| Exercise instructions |
Please print every one of the rows below word for word, without changing anything.
--- Start of Material shown ---
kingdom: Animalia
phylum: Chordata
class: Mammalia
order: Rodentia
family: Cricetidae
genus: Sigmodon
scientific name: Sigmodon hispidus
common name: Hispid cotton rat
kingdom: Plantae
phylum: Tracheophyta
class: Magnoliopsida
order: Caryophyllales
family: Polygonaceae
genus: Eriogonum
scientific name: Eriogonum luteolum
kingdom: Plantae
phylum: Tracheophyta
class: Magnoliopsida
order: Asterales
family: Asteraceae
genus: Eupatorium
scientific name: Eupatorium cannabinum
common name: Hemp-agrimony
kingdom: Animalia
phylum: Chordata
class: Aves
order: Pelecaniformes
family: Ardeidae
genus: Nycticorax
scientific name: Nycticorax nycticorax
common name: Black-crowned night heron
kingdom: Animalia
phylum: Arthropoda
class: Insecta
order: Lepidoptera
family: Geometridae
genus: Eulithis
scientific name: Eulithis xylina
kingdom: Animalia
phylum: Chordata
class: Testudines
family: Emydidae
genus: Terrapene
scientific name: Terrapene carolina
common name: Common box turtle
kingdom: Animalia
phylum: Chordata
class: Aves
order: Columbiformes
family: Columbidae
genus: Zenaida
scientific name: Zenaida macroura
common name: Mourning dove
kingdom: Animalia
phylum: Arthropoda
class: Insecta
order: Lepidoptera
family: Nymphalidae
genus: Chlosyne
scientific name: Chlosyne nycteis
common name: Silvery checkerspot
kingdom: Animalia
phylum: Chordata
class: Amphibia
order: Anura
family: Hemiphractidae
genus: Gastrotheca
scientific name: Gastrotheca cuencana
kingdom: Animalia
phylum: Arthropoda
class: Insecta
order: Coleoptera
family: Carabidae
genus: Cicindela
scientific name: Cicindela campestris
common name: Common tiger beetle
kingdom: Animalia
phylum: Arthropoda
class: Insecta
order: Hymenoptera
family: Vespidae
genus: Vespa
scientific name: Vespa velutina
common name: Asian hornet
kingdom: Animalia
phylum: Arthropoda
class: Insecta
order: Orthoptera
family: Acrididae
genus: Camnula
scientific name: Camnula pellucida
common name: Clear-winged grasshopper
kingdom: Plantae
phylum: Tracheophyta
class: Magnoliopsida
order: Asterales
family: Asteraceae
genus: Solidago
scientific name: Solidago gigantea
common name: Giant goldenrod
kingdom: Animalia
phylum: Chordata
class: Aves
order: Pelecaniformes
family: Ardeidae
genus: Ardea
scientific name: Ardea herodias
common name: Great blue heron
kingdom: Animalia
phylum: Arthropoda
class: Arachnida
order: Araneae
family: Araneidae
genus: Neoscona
--- End of Material shown ---
| Result of this exercise |
kingdom: Animalia
phylum: Chordata
class: Mammalia
order: Rodentia
family: Cricetidae
genus: Sigmodon
scientific name: Sigmodon hispidus
common name: Hispid cotton rat
kingdom: Plantae
phylum: Tracheophyta
class: Magnoliopsida
order: Caryophyllales
family: Polygonaceae
genus: Eriogonum
scientific name: Eriogonum luteolum
kingdom: Plantae
phylum: Tracheophyta
class: Magnoliopsida
order: Asterales
family: Asteraceae
genus: Eupatorium
scientific name: Eupatorium cannabinum
common name: Hemp-agrimony
kingdom: Animalia
phylum: Chordata
class: Aves
order: Pelecaniformes
family: Ardeidae
genus: Nycticorax
scientific name: Nycticorax nycticorax
common name: Black-crowned night heron
kingdom: Animalia
phylum: Arthropoda
class: Insecta
order: Lepidoptera
family: Geometridae
genus: Eulithis
scientific name: Eulithis xylina
kingdom: Animalia
phylum: Chordata
class: Testudines
family: Emydidae
genus: Terrapene
scientific name: Terrapene carolina
common name: Common box turtle
kingdom: Animalia
phylum: Chordata
class: Aves
order: Columbiformes
family: Columbidae
genus: Zenaida
scientific name: Zenaida macroura
common name: Mourning dove
kingdom: Animalia
phylum: Arthropoda
class: Insecta
order: Lepidoptera
family: Nymphalidae
genus: Chlosyne
scientific name: Chlosyne nycteis
common name: Silvery checkerspot
kingdom: Animalia
phylum: Chordata
class: Amphibia
order: Anura
family: Hemiphractidae
genus: Gastrotheca
scientific name: Gastrotheca cuencana
kingdom: Animalia
phylum: Arthropoda
class: Insecta
order: Coleoptera
family: Carabidae
genus: Cicindela
scientific name: Cicindela campestris
common name: Common tiger beetle
kingdom: Animalia
phylum: Arthropoda
class: Insecta
order: Hymenoptera
family: Vespidae
genus: Vespa
scientific name: Vespa velutina
common name: Asian hornet
kingdom: Animalia
phylum: Arthropoda
class: Insecta
order: Orthoptera
family: Acrididae
genus: Camnula
scientific name: Camnula pellucida
common name: Clear-winged grasshopper
kingdom: Plantae
phylum: Tracheophyta
class: Magnoliopsida
order: Asterales
family: Asteraceae
genus: Solidago
scientific name: Solidago gigantea
common name: Giant goldenrod
kingdom: Animalia
phylum: Chordata
class: Aves
order: Pelecaniformes
family: Ardeidae
genus: Ardea
scientific name: Ardea herodias
common name: Great blue heron
kingdom: Animalia
phylum: Arthropoda
class: Arachnida
order: Araneae
family: Araneidae
genus: Neoscona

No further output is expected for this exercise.